A quick look at fall-related injuries:
- Fall-related deaths are on the rise in Michigan.
- Falls are not an inevitable part of growing older.
- Falls are the leading cause of fatal injury for older Michiganders.
- Falls are also the leading cause of traumatic brain injuries and injury-related hospitalizations for seniors.
- Falls resulted in 804 deaths in 2015 for people aged 65 and older in Michigan, and 15,689 people of this same age group were hospitalized from fall-related injuries.
- Falls among older adults cost the U.S. health care system more than $30 billion dollars, annually.
“By taking a few simple measures, falls can often be prevented,” said MDHHS Director Nick Lyon. “It’s important to make sure everyone takes the time to learn more about how they can protect themselves, as well as older friends and relatives.”
A combination of interventions can significantly reduce falls. Experts recommend a physical activity regimen with balance, strength training and flexibility components; consulting with a health professional about getting a fall risk assessment; having medications reviewed periodically; getting eyes and hearing checked annually; and making sure the home environment is safe and supportive.
Senior centers across the United States have evidence-based programs like Matter of Balance and Tai Chi which help older adults gain strength, improve balance, and increase confidence.

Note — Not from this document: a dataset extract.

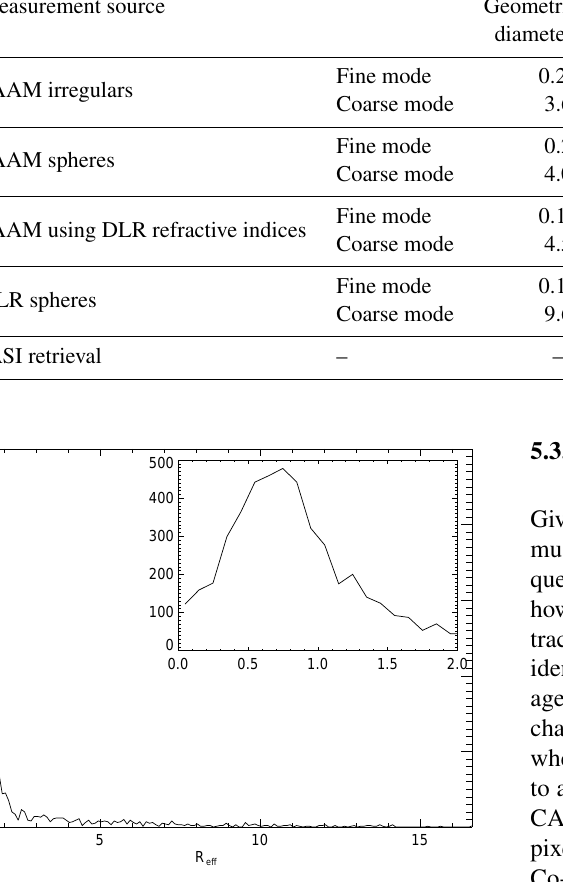
Figure 7. A histogram of the effective radius retrieved in the IASI scenes on 17 May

Local Area Agencies on Aging will have information on these programs in Michigan – visit www.michigan.gov/aging to find services.
For resources and tips about how to work with your healthcare provider to prevent falls, visit www.michigan.gov/injuryprevention. To locate falls-prevention classes through the Great at Any Age program, visit www.greatatanyagemi.com to see what is being offered near you.
More information is available through the National Council on Aging, and from the Centers for Disease Control and Prevention (CDC). The CDC also offers Stopping Elderly Accidents, Deaths, & Injuries resources for health care providers at www.cdc.gov/steadi.